Le magazine féminin Marie-Claire du mois de décembre publie un article suprenant sur l’énergie solaire en Inde, dans la province du Rajasthan. Je vous en fait ici un bref résumé.
Dans cette province qui connaît la sécheresse depuis 1999, l’ONG "Barefoot College" ("Université aux pieds nus") forme les femmes démunies à l’énergie solaire. Il s’agit pour elles d’un bon moyen de s’émanciper. Cette ONG propose des cours du soir qui forment les femmes à installer et entretenir des capteurs solaires, fabriquer des lanternes et des fours solaires. Au total, ces cours sont proposés dans 150 villages de la région d’Ajmer.
Une fois les principes de bases assimilés, les jeunes filles les plus motivées suivent un cours d’ingénierie pendant 6 mois. L’utilisation de l’énergie solaire permet à la région de devenir moins dépendante de Delhi pour les ingénieurs, et aux habitants de remettre le courant à leur guise (pas besoin d’être relié à une centrale). Une lanterne solaire coûte 1800 roupies et sa durée de vie excède celle de son utilisateur!

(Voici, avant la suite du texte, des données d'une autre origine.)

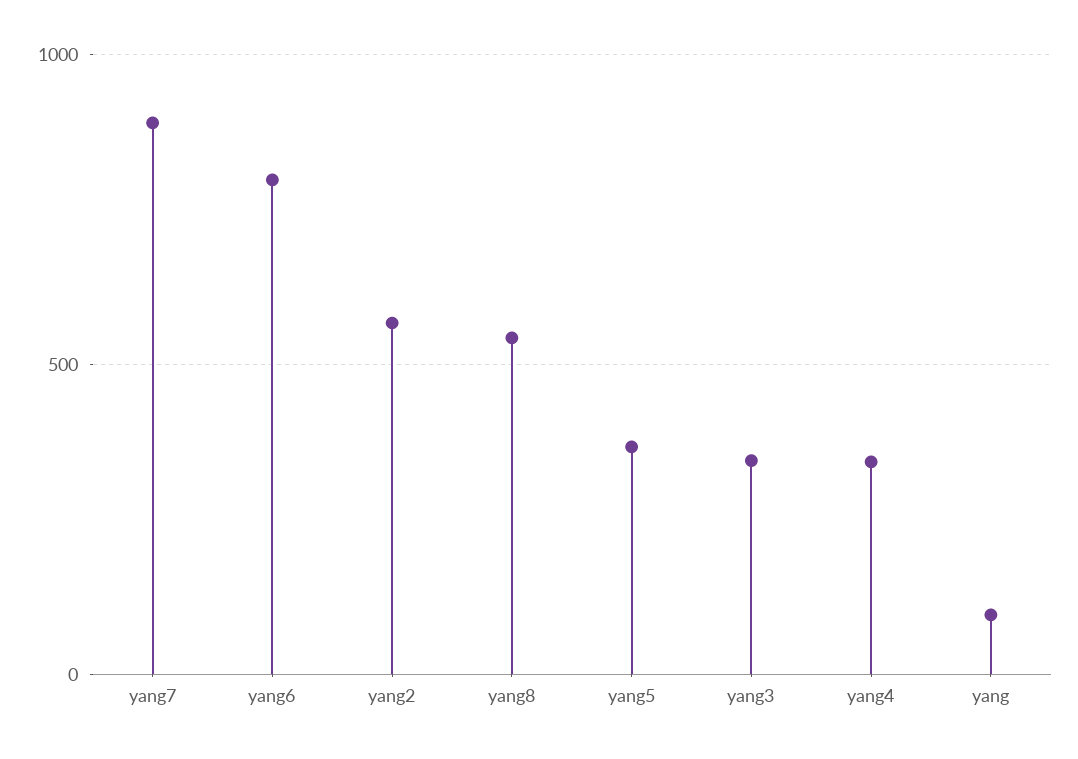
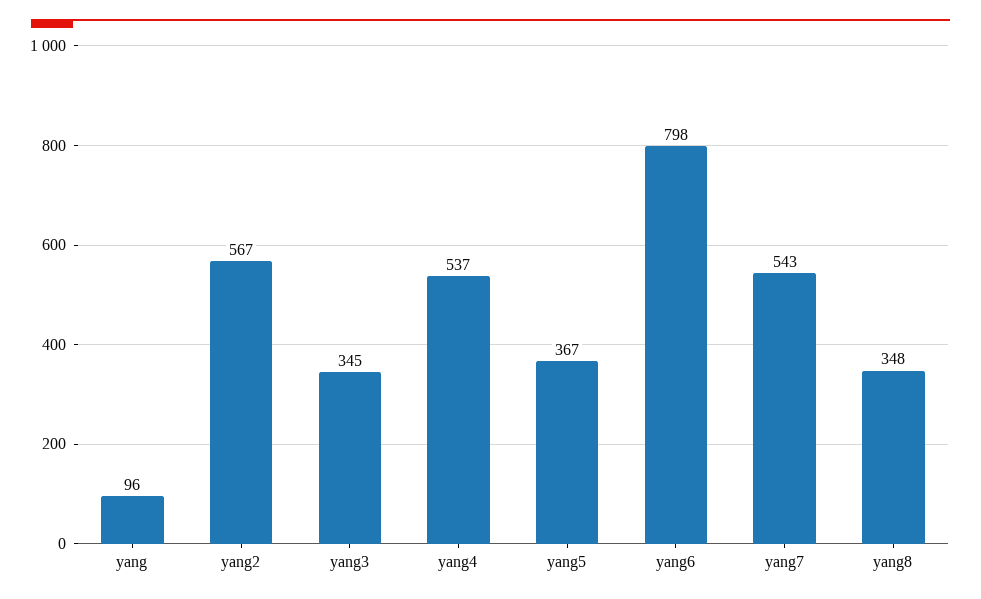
yang7: 900 -> 543
yang8: 550 -> 348
yang4: 350 -> 537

Malheureusement, les hommes ne perçoivent pas toujours d’un bon oeil l’engagement des femmes pour l’énergie solaire, et certains empêchent leurs femmes de suivre les cours proposés par "Barefoot College".
Les femmes chasseuses de soleil se heurtent aussi à la méfiance des scientifiques, puisqu’elles n’ont pas de diplôme académique. Kamla raconte sa participation au premier Congrès nationale pour l’énergie solaire à Delhi: "Les scientifiques m’écoutaient avec méfiance, (..). Alors ils m’ont testée: C’est quoi un communtateur? Et un transformateur? Les questions ont fusé, mais j’ai su répondre. A la fin, l’auditoire m’a applaudie."
C’est donc un signe qu’une révolution écologique et sociale est en marche.